Town Councilor Gary Friedmann said he contacted Carnival Cruise lines to ask them to pay for the program. He said roughly a third of the nearly 180 ship visits scheduled for Bar Harbor this year are by Carnival ships or other lines owned by the same parent company.

Friedmann said that, in light of the Carnival’s multiple environmental violations and questions he has received from local residents, he thought he would ask the company to fund a program in Bar Harbor to monitor air quality, which occasionally suffers on hot summer days as a result of pollution from other states. If Carnival was looking for ways to improve its image on environmental issues, it might be willing to foot the bill to measure air pollution in the area, he reasoned.

But, he added, a Carnival spokeswoman told him the company did not want to fund it directly. He said she told him that such a program might be funded through the town’s anchorage fee program.

Still, the council voted 7-0 on Aug. 6 to forward the proposal to the town’s cruise ship committee for further consideration.

The inquiry comes a couple of months after Carnival was fined $20 million in June by a federal judge for continuing to pollute the ocean despite a 2016 conviction for violating federal environmental laws. Ships owned by Carnival and its subsidiary cruise lines are scheduled to make more than 70 visits to Maine this year, with 58 scheduled for Bar Harbor and 13 for Portland.

In all, nearly 280 cruise ship visits have been scheduled this year for Bar Harbor and Portland, Maine’s two busiest cruise ship ports.

The Caribbean Princess — which used a so-called “magic pipe” to dump untreated pollution into the ocean — is scheduled to make seven visits to Bar Harbor this summer and one to Portland, on Friday, Aug. 16.

None of the acts of illegal dumping of pollution are alleged to have occurred in Maine.

Roger Frizzell, a spokesman for Carnival, said last week that there are air monitoring programs in cruise ship ports on the West Coast, and that the Maine Department of Environmental Protection is expected to complete a study on marine vessel emissions by January 2020.

Victoria, British Columbia, has an air-quality monitoring program that is public funded, he said, while Juneau, Alaska, has a new air monitoring program this summer that is funded through existing cruise passenger fees.

As of this past spring, Carnival has invested more than half a billion dollars in developing and installing exhaust-cleaning air “scrubbers” on more than 75 ships in its fleet, according to information on Carnival’s website. The company plans to have scrubbers installed on 85 percent of its global fleet by 2020.

“Environmental compliance is a top priority, and we are working hard across the company to make important strides, including dramatically reducing single use plastics on board and food waste,” Frizzell said.

Other Bar Harbor councilors said last week that they support having the cruise companies pay to monitor Bar Harbor’s air quality.
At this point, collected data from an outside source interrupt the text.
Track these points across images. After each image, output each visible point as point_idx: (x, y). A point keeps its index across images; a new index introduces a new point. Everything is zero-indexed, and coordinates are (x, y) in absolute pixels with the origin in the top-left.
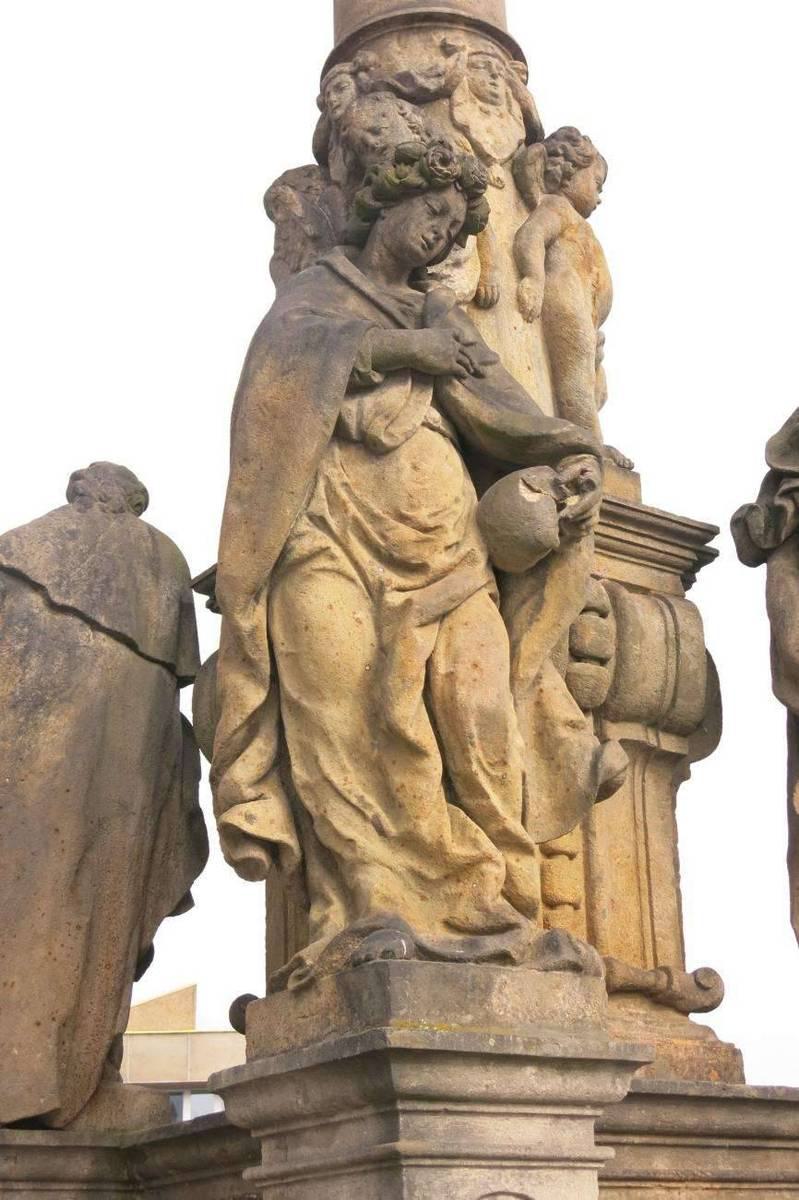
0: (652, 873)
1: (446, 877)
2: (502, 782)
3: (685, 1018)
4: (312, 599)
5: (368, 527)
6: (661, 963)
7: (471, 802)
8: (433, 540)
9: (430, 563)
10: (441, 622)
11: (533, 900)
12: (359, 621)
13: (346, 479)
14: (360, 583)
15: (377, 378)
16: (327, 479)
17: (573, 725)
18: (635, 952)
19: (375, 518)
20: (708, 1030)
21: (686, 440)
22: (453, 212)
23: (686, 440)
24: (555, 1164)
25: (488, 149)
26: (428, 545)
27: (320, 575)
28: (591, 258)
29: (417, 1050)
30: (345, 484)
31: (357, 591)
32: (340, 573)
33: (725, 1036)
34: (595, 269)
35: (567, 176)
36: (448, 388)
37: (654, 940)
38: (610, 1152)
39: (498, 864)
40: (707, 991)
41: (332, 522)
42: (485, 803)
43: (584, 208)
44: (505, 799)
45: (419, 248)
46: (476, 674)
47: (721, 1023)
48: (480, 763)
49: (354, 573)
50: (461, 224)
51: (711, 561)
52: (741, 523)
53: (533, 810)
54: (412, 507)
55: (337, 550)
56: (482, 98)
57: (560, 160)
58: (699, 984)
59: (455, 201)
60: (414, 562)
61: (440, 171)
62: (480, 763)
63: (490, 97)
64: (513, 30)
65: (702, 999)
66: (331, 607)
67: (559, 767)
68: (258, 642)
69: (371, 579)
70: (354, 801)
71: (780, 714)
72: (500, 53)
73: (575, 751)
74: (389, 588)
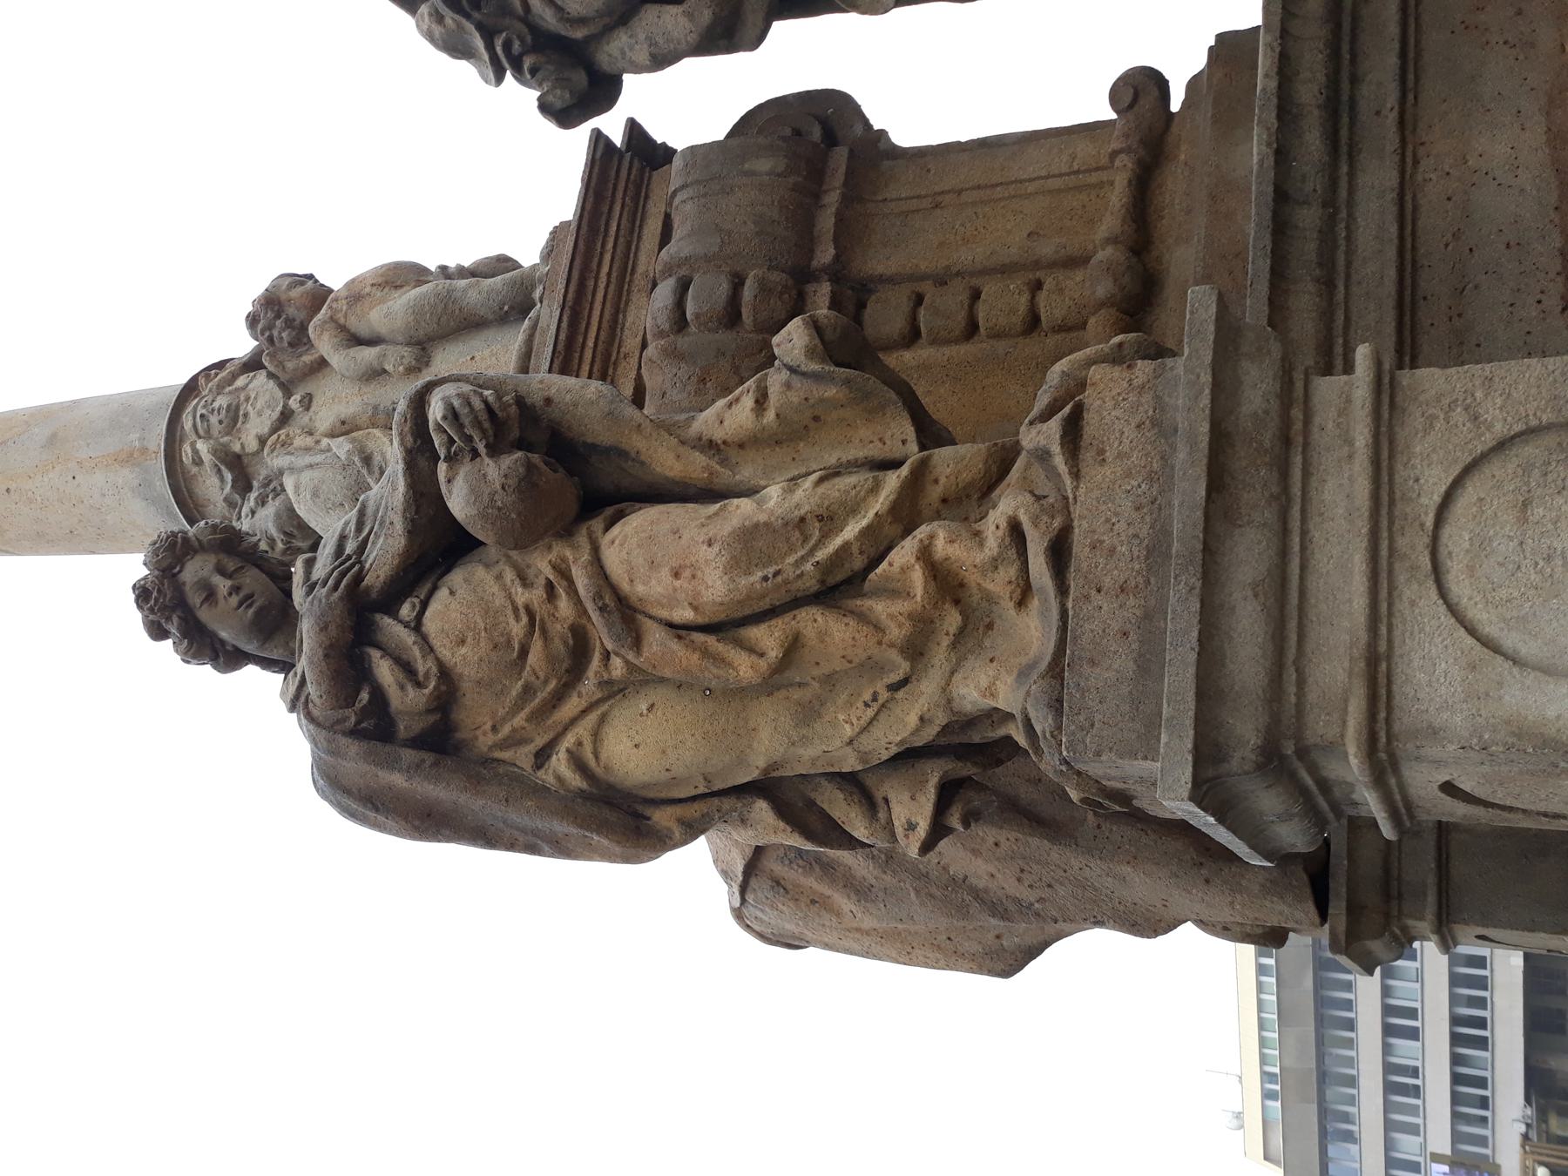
0: (993, 181)
1: (957, 602)
2: (829, 520)
3: (1176, 120)
4: (632, 764)
5: (541, 696)
6: (1104, 161)
7: (858, 563)
8: (542, 620)
9: (569, 622)
10: (635, 610)
11: (990, 455)
12: (651, 708)
13: (488, 726)
14: (604, 708)
15: (365, 696)
16: (490, 748)
17: (761, 401)
18: (1093, 197)
19: (528, 691)
20: (1193, 85)
21: (492, 177)
22: (205, 573)
23: (492, 177)
24: (1384, 607)
25: (276, 415)
26: (549, 624)
27: (603, 756)
28: (357, 293)
29: (1211, 443)
30: (494, 729)
31: (616, 712)
32: (596, 735)
33: (1199, 62)
34: (368, 290)
35: (289, 323)
36: (374, 595)
37: (1078, 172)
38: (1362, 353)
39: (932, 537)
40: (1139, 88)
41: (540, 741)
42: (855, 549)
43: (320, 295)
44: (853, 510)
45: (251, 611)
46: (687, 573)
47: (1181, 66)
48: (803, 559)
49: (593, 717)
50: (222, 556)
51: (639, 126)
52: (564, 114)
53: (875, 451)
54: (509, 642)
55: (568, 741)
56: (235, 420)
57: (275, 333)
58: (1131, 106)
59: (195, 570)
60: (571, 642)
61: (156, 600)
62: (803, 559)
63: (231, 414)
64: (183, 379)
65: (1148, 102)
66: (636, 746)
67: (816, 419)
68: (697, 815)
69: (599, 695)
70: (870, 713)
71: (781, 29)
72: (190, 409)
73: (795, 398)
74: (606, 677)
For years the town has used cruise ship fees to fund water quality studies of the local harbor.

“I brought this up [years ago],” when Carnival was fined $40 million for prior environmental violations, Councilor Matt Hochman said. “They’re the ones that got caught with these violations — repeated violations.”

Hochman said that years of testing water in the harbor and finding no contaminants has shown that the ships have not polluted Frenchman Bay.

“Let’s see what’s going on in the air,” he said.